Global idea movement

Back in 2004 when I was considering doing an open source project I had many vague notions about why it would be a good idea, but now more than a decade later I can cheerfully say that my reason now for wild support is global idea movement. As I noted in my post on the 10 year anniversary of my project, it has been downloaded from over 150 countries, and could I have done that with a moneyed project?

Can you imagine trying to market a paid product in over 150 countries?

I guess Google and Facebook are learning. But even for them their base products are free: Google search, and well, Facebook.

And oddly enough Facebook came out the same month as my little app, and more power to them! I don't envy that Zuckerberg guy. But my ideas are in probably about as many countries as his.

I'll take that, thank you very much.

When it comes down to it, a few people can build a mega corporation that can handle all the issues of global marketing, production, development and sales, but many, many, many  more people can watch in awe as their open source project gets downloaded from all over the world.

So intriguingly, take the money out of it, and ideas can move--globally.

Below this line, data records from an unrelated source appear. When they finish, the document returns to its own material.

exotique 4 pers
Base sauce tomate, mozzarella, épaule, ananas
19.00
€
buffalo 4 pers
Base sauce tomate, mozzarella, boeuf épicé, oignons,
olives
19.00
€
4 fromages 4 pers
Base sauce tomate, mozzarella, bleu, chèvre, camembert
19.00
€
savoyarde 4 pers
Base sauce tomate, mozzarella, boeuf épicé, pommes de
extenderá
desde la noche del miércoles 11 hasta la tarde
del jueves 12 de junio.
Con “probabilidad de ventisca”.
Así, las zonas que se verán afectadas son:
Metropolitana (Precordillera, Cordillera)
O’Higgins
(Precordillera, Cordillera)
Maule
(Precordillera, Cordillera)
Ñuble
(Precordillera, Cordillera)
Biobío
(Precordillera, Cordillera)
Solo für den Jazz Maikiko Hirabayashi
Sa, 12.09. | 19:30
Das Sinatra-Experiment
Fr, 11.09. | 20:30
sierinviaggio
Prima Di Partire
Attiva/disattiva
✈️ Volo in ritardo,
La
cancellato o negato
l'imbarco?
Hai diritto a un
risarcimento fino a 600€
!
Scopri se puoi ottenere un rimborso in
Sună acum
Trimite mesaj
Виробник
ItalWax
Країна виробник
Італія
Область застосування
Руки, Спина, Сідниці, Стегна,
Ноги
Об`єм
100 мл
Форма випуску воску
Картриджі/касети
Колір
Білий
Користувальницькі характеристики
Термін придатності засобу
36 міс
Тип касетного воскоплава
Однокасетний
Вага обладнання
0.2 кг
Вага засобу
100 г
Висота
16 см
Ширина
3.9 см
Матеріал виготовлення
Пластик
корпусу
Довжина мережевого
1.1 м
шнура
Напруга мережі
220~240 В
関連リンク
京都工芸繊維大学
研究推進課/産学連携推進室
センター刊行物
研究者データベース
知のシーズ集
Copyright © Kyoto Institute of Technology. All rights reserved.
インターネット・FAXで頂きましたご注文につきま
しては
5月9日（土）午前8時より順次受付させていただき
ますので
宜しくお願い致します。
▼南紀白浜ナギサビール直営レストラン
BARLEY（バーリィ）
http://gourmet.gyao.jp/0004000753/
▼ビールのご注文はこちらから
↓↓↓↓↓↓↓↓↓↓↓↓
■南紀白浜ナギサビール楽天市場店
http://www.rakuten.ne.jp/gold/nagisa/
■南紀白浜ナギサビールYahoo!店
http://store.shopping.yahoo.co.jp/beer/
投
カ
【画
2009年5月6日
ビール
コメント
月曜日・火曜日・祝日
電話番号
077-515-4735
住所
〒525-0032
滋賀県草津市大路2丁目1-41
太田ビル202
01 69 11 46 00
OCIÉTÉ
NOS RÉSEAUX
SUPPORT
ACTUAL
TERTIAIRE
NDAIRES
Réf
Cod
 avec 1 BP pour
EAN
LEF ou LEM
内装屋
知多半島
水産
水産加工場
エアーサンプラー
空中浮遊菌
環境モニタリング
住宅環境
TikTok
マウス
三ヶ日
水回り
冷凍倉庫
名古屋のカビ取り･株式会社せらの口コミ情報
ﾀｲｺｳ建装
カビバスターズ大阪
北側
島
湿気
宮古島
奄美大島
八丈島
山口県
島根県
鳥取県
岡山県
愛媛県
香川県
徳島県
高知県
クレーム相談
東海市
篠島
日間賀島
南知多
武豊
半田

That's one of the greatest gifts of our modern web.

But then again, with the money involved they can as well. It kind of makes you wonder.

So it's kind of an interesting thing we can see in our time, which I think is remarkable--as in worth remarking upon.

And where better to remark than on my own blog where ideas rule?

But one does wonder...

Regardless I feel I can confidently say from my own experience that if you want to most easily have people all over the globe using something you developed then open source is clearly a way. For a paid product I'm sure you have a much bigger hill to climb.